A small but growing number of clinics offer home haemodialysis (home HD) in addition to standard HD treatments. The clinic will provide a machine for use in the home and supplies will be delivered to the home once or twice a month. The patient starts learning to do the treatment at the clinic, working with a dialysis nurse. Many people who do home HD also have a helper who trains with them at the clinic. The training period is usually 8-12 weeks.
During training, the patient learns to:
- prepare equipment and supplies;
- place the needle in the vascular access;
- administer medication;
- monitor the machine;
- check blood pressure and pulse;
- keep records of the treatments;
- clean the equipment and the room where dialysis is done;
- order supplies
The benefits of home haemodialysis:
Home HD lets the patient set the schedule. The patient can choose treatment times to fit other activities, such as going to work or caring for a family member.
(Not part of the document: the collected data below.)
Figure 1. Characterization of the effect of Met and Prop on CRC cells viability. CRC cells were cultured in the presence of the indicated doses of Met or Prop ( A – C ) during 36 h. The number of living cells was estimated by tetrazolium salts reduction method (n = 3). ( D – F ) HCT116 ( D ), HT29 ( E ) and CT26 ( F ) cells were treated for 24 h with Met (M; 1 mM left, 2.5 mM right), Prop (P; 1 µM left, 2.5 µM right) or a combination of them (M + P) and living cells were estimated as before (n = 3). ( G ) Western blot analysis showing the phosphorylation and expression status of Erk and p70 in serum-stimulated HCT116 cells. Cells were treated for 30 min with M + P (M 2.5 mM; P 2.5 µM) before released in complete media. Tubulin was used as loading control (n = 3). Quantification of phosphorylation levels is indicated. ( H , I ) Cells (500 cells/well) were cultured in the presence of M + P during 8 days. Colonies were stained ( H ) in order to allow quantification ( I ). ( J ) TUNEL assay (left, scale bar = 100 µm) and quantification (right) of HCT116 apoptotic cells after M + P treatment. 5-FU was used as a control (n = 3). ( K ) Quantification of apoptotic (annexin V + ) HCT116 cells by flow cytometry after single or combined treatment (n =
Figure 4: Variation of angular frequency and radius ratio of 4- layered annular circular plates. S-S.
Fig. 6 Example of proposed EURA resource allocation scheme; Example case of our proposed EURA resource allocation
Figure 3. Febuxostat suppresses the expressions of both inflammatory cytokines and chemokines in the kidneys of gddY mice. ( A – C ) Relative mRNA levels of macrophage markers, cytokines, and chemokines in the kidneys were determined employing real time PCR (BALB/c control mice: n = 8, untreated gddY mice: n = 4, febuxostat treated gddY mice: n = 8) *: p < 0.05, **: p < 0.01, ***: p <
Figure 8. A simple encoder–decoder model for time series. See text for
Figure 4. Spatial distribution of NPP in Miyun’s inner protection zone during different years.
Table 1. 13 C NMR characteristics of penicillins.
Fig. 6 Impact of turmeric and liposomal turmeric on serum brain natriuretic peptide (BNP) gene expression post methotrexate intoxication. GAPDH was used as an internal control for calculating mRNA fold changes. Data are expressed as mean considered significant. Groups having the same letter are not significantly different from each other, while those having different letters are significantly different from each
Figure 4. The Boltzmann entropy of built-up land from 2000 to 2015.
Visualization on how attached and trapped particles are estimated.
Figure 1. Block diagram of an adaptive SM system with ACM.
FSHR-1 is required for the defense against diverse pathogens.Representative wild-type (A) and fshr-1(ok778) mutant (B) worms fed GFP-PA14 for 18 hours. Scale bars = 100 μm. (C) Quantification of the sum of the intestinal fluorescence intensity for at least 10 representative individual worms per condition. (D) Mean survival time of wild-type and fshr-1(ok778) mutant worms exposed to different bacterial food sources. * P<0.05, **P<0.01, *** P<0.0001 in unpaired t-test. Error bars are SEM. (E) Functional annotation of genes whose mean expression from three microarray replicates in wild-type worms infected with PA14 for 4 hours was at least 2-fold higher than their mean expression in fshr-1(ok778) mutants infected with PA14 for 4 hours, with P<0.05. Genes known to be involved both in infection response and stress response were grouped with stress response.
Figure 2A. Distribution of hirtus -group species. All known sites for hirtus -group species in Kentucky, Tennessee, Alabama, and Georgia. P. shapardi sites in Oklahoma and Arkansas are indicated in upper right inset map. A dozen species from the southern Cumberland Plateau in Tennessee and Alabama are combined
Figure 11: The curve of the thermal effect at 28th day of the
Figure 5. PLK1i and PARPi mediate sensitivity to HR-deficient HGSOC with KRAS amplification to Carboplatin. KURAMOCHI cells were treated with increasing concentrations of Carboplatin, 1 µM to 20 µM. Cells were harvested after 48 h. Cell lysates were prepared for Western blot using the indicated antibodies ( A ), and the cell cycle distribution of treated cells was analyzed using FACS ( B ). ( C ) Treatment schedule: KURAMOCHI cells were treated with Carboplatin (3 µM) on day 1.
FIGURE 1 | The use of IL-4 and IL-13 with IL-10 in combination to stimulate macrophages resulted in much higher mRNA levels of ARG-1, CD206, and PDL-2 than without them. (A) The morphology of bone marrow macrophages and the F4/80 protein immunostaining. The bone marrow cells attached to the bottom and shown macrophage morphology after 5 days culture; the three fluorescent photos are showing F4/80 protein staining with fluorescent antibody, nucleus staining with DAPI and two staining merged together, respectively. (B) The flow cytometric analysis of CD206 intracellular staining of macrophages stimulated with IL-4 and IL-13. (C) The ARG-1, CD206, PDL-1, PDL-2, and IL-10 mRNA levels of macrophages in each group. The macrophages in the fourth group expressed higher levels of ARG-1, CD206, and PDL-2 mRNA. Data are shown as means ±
Often patients give themselves more dialysis which means that they:
- feel better and have better blood pressure control;
- have less restriction on diet and fluid;
- put in their own needles which is good for their access;
- save time because they do not have to travel to and from the dialysis clinic;
- Make fewer trips to the outpatient clinic (the patient is usually seen at the hospital every 4-8 weeks).
The potential disadvantages of home haemodialysis:
- a place is required in the home for a chair and dialysis machine;
- space is needed to store dialysers, concentrate canisters, disinfectants, syringes, needles, medications, blood tubing and other supplies;
- burn-out of patients or helper can happen.